§ Working data:

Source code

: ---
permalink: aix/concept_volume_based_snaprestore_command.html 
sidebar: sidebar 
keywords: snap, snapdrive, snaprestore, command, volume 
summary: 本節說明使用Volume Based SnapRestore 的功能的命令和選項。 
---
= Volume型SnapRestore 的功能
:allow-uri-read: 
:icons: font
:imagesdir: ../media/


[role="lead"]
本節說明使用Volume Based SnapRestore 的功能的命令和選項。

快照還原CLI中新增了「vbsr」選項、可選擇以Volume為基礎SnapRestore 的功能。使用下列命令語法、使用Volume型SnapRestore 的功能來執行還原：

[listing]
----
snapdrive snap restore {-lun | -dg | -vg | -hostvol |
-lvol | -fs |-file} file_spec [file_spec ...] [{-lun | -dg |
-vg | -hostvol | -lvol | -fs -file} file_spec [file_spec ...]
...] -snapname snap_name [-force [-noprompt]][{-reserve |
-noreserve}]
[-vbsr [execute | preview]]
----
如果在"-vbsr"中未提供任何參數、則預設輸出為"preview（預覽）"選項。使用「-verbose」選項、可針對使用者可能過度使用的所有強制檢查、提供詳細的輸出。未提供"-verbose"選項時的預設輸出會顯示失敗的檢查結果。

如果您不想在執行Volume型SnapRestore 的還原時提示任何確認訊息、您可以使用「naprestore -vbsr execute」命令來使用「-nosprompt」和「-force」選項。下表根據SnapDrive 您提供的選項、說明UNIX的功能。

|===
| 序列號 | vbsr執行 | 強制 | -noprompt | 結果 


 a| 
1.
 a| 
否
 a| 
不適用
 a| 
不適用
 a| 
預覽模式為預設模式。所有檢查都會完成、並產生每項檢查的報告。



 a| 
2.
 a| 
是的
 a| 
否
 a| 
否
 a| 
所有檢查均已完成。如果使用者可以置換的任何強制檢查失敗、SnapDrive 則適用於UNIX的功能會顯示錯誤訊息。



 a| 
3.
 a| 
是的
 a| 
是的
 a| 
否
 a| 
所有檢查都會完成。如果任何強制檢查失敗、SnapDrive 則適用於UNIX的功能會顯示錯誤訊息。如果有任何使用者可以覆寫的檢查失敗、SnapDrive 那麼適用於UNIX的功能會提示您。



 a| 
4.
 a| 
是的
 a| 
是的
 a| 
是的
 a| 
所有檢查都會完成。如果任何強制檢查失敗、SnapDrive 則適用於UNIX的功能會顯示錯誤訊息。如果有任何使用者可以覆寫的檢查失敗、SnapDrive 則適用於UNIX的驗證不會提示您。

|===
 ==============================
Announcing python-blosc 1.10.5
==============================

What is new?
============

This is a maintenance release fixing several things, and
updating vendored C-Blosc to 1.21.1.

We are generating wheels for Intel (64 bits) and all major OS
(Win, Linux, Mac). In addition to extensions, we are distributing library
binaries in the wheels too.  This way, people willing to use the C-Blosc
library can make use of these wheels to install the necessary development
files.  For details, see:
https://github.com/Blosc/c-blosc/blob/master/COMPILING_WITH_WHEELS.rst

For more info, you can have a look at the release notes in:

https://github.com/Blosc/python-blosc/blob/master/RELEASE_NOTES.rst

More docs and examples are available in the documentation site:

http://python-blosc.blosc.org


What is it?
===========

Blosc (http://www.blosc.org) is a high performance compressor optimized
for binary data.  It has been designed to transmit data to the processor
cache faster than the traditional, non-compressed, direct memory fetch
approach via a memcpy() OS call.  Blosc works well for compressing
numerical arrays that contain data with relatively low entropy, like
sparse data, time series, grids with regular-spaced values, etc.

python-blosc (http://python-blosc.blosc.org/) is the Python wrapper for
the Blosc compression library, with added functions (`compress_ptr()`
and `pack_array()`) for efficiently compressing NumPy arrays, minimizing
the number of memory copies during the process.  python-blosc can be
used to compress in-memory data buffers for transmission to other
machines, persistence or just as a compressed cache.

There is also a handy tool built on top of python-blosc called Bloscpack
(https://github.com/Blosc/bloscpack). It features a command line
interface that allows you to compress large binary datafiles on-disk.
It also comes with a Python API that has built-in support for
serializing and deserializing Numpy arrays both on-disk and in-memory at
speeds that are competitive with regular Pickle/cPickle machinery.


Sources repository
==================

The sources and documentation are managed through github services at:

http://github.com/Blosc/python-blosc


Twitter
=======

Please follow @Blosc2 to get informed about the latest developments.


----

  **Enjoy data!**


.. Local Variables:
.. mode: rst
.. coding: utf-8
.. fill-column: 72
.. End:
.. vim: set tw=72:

§ Exercise directions:
Since only part of the listing is wanted, copy exactly the lines from the one holding "What is new?" to the one holding "For more info, you", both included.

§ Response area:
What is new?
============

This is a maintenance release fixing several things, and
updating vendored C-Blosc to 1.21.1.

We are generating wheels for Intel (64 bits) and all major OS
(Win, Linux, Mac). In addition to extensions, we are distributing library
binaries in the wheels too.  This way, people willing to use the C-Blosc
library can make use of these wheels to install the necessary development
files.  For details, see:
https://github.com/Blosc/c-blosc/blob/master/COMPILING_WITH_WHEELS.rst

For more info, you can have a look at the release notes in:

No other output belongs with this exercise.